CSU-ALS / CALS in Europe

CALS originated in the minds of two UK Cardiac Surgeons in 2003. By 2004 we ran our first course in Stoke on Trent – England. Slowly but surely CALS teaching spread around the UK. Initially it was taught at National Meetings and as a ’travelling roadshow’ at a number of hospitals.

                                                                     

With the publication of the European Guideline in 2009 and increasing interest around the world, we felt that the training model needed to be changed to reflect the needs for continual professional development (with obligatory recertification) and a standardization of the teaching process. From these principles and the need to incorporate specific teaching adjuncts, manuals and E-Learning, it became obvious that we needed to increase the numbers of trainers and get these people to train their own staff in their own units.

                                                                      

The Training the Trainers course was developed relatively early and produced high quality trainers who started training staff at their own hospitals, which became ‘Centers of Excellence’. These Centers taught 2–6 courses per year to a uniformly high standard, and the concept rapidly spread around the UK. Now in 2020, 18 of the NHS Cardiac Surgical Centers in the UK and 2 of the large private hospital chains (Spire and HCA) have become Centers of Excellence. Training the Trainers courses are held nationally at Manchester 2–3 times per year in a simulation center.
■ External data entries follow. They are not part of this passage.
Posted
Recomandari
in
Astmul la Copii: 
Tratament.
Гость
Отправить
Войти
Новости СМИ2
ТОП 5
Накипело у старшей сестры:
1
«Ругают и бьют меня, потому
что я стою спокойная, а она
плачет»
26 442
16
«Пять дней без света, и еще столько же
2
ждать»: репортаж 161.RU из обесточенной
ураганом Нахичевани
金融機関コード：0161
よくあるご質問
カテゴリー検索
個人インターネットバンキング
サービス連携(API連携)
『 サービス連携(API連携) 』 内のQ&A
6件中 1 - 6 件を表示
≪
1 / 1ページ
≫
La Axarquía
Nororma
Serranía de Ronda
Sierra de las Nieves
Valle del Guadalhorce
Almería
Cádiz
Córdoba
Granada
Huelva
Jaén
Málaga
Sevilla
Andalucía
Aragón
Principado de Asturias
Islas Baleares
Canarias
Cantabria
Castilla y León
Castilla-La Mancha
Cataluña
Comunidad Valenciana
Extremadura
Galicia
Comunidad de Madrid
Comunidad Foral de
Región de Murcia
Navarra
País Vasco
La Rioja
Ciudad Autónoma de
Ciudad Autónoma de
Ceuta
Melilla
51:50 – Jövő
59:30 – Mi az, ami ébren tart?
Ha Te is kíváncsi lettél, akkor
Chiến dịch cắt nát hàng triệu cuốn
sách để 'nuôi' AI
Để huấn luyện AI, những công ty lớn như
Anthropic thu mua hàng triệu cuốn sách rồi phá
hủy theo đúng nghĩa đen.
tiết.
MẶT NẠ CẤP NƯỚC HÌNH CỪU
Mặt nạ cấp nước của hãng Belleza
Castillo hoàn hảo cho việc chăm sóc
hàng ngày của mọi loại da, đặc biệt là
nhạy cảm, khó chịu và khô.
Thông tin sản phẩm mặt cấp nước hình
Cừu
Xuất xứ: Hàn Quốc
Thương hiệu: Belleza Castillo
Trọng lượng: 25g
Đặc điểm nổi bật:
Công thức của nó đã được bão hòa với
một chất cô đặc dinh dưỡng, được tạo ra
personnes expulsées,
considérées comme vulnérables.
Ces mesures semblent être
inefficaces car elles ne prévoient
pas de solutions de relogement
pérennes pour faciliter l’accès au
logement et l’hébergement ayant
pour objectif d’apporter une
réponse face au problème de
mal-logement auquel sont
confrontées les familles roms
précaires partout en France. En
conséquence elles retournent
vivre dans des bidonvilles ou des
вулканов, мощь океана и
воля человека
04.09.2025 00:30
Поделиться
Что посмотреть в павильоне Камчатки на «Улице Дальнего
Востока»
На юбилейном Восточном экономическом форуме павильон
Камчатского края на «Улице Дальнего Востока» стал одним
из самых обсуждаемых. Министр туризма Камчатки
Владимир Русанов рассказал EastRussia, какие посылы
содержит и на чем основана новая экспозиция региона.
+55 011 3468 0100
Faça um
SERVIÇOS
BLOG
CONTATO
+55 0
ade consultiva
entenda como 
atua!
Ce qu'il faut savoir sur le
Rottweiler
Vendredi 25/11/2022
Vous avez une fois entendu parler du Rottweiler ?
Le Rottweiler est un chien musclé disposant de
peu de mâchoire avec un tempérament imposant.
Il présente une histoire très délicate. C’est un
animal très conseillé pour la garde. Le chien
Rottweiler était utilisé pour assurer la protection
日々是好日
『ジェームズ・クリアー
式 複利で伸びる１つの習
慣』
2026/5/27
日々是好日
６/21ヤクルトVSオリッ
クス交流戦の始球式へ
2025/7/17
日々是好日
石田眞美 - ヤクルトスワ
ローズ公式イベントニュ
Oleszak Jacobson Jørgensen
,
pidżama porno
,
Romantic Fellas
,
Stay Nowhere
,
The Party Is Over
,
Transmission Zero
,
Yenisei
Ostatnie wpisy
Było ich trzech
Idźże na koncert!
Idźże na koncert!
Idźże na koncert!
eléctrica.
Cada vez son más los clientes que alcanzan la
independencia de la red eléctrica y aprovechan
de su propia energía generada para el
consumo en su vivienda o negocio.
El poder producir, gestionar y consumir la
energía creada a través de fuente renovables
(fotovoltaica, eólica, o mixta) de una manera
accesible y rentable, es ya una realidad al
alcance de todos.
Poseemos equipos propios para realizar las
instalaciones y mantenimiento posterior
                                                 

Furthermore, the CALS course is mandatory for all Cardiac Surgical Trainees in the UK as a special – surgically focused – course is run yearly for them at the SCTS ST3 ‘Boot Camp’ in the Midlands.

Spreading into Europe via national meetings and ‘travelling roadshows’ occurred in the late 2000s across mainland Europe. Courses were taught at EACTS meetings and in Greece, Spain, Hungary, and Germany. It became necessary for a number of reasons (often pertaining to language and differing medical/nursing/AHP educational issues) that we partner with well-established educational organisations to spread CALS in similar ways to those in the UK. Thus, was born the collaboration between CALS and the Critical Care Society of Spain (SEMICYUC) formally spread CALS throughout Spain. Now in 2020 there are 10 SEMICYUC units training CALS in a Center of Excellence Model across mainland Spain, Mallorca and the Canary Islands. Similar collaborations are ongoing with Italian and German units to ensure roll out of CALS in a generic high-quality manner throughout their health care systems.